Russia made its case to the world Saturday for its war in Ukraine, repeating a series of grievances about its neighbour and the West to tell the UN General Assembly (UNGA) meeting of leaders that Moscow had “no choice” but to take military action.

After days of denunciations of Russia at the prominent diplomatic gathering, Foreign Minister Sergey Lavrov sought to shift the focus to Washington. His speech centered on a claim that the United States and its allies — not Russia, as the West maintains — are aggressively undermining the international system that the UN represents.

The Ukraine war has largely dominated the discussion at the assembly's big annual meeting, and many countries have laid into Russia for its Feb. 24 invasion — denouncing its nuclear threats, alleging it has committed atrocities and war crimes.

The speeches came amid voting in Russian-occupied parts of eastern and southern Ukraine on whether to join Russia. Moscow characterizes the referendums as self-determination, but Kyiv and its Western allies view them as Kremlin-orchestrated shams with a foregone conclusion.
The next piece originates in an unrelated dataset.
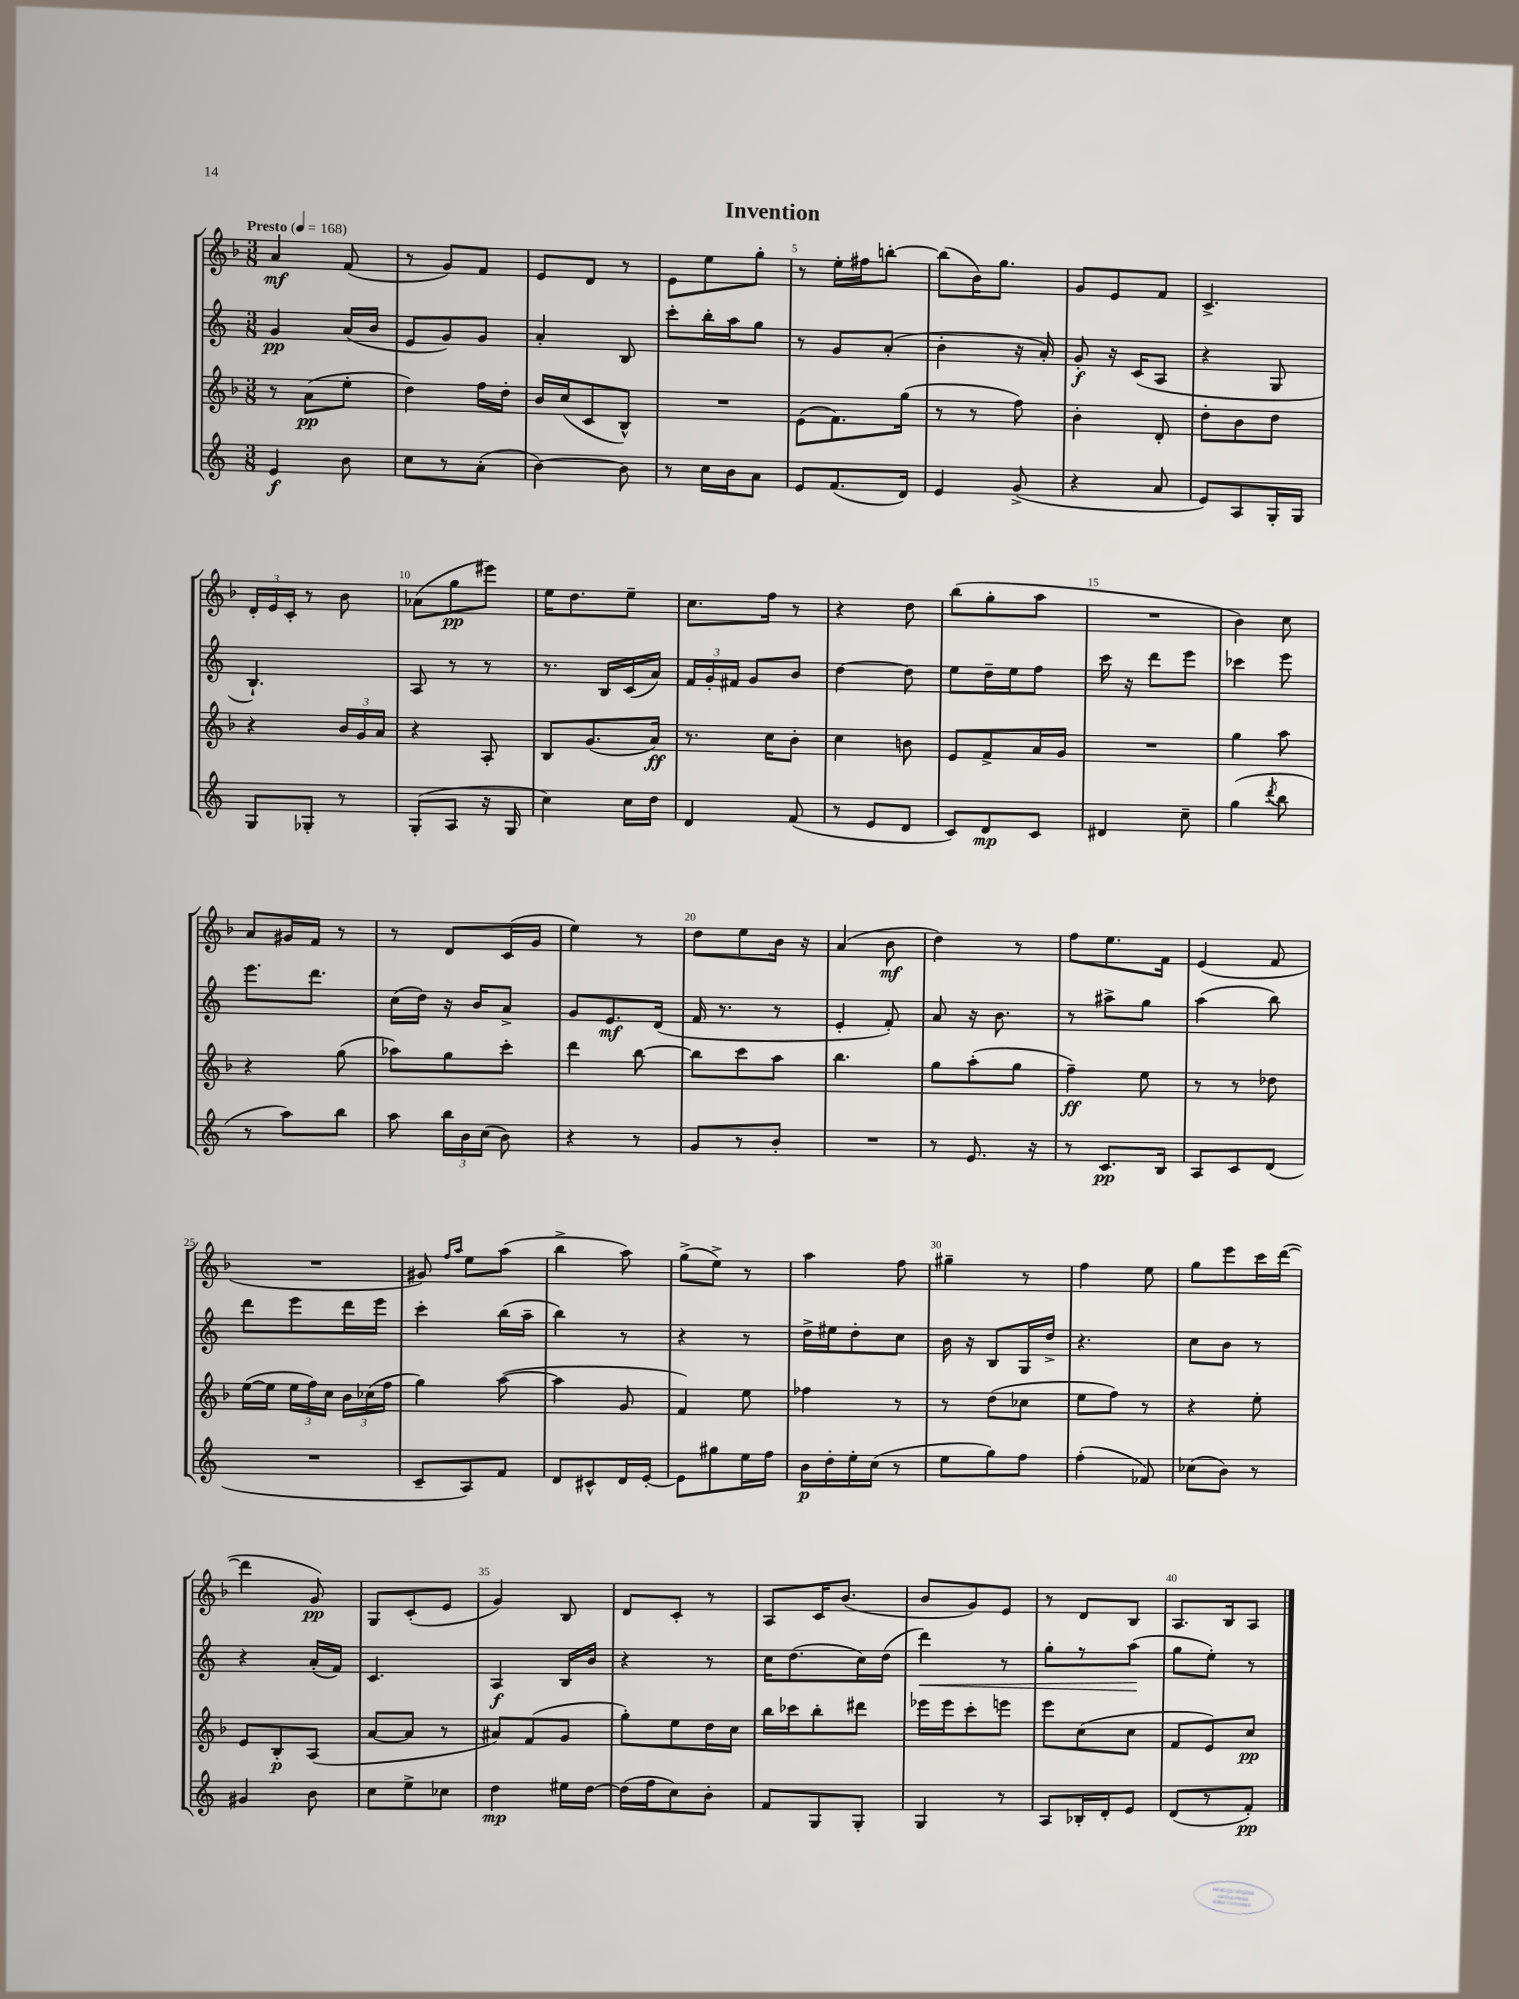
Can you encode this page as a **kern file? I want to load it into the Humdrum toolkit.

Some observers think the expected outcome could serve as a pretext for Russian President Vladimir Putin eventually to escalate the war further.

“We can expect President Putin will claim any Ukrainian effort to liberate this land as an attack on so-called Russian territory,'" US Secretary of State Antony Blinken warned the U.N. Security Council on Thursday.

Lavrov dismissed the complaints as the West “throwing a fit” about people making a choice on where they feel they belong.

Russia has offered a number of explanations for what it calls its “special military operation” in Ukraine. Lavrov recapped a couple: risks to Russia from what it considers a hostile government in Kyiv and a NATO alliance that has expanded eastward over the years and relieving Russians living in Ukraine — especially its eastern region of the Donbas — of what Moscow views as the Ukrainian government's oppression.

The aim was “to remove the threats against our security, which NATO has been consistently creating in Ukraine,” he explained.

While Ukraine has recently driven Russian troops from some areas in the northeast, Ukrainian President Volodymyr Zelenskyy earlier this week warned the assembly that he believes Moscow wants to spend the winter getting ready for a new offensive or at least preparing fortifications while mobilizing more troops.

Regardless, he declared that his forces will ultimately oust Russian troops from all of Ukraine.

The war has disrupted the trade of Ukrainian and Russian grain and Russian fertiliser, touching off a global food crisis. A deal recently brokered by the UN and Turkey has helped get Ukrainian grain moving, but fertiliser shipments have proved more difficult.

At the Security Council on Thursday, Ukraine and Russia faced off, in a rare moment when Lavrov and his Ukrainian counterpart, Dmytro Kuleba, were in the same room — though they kept their distance.

The General Assembly voted overwhelmingly in March to deplore Russia's aggression against Ukraine, call for immediate withdrawal of all Russian forces, and urge protection for millions of civilians. The next month, members agreed by a smaller margin to suspend Russia from the UN Human Rights Council.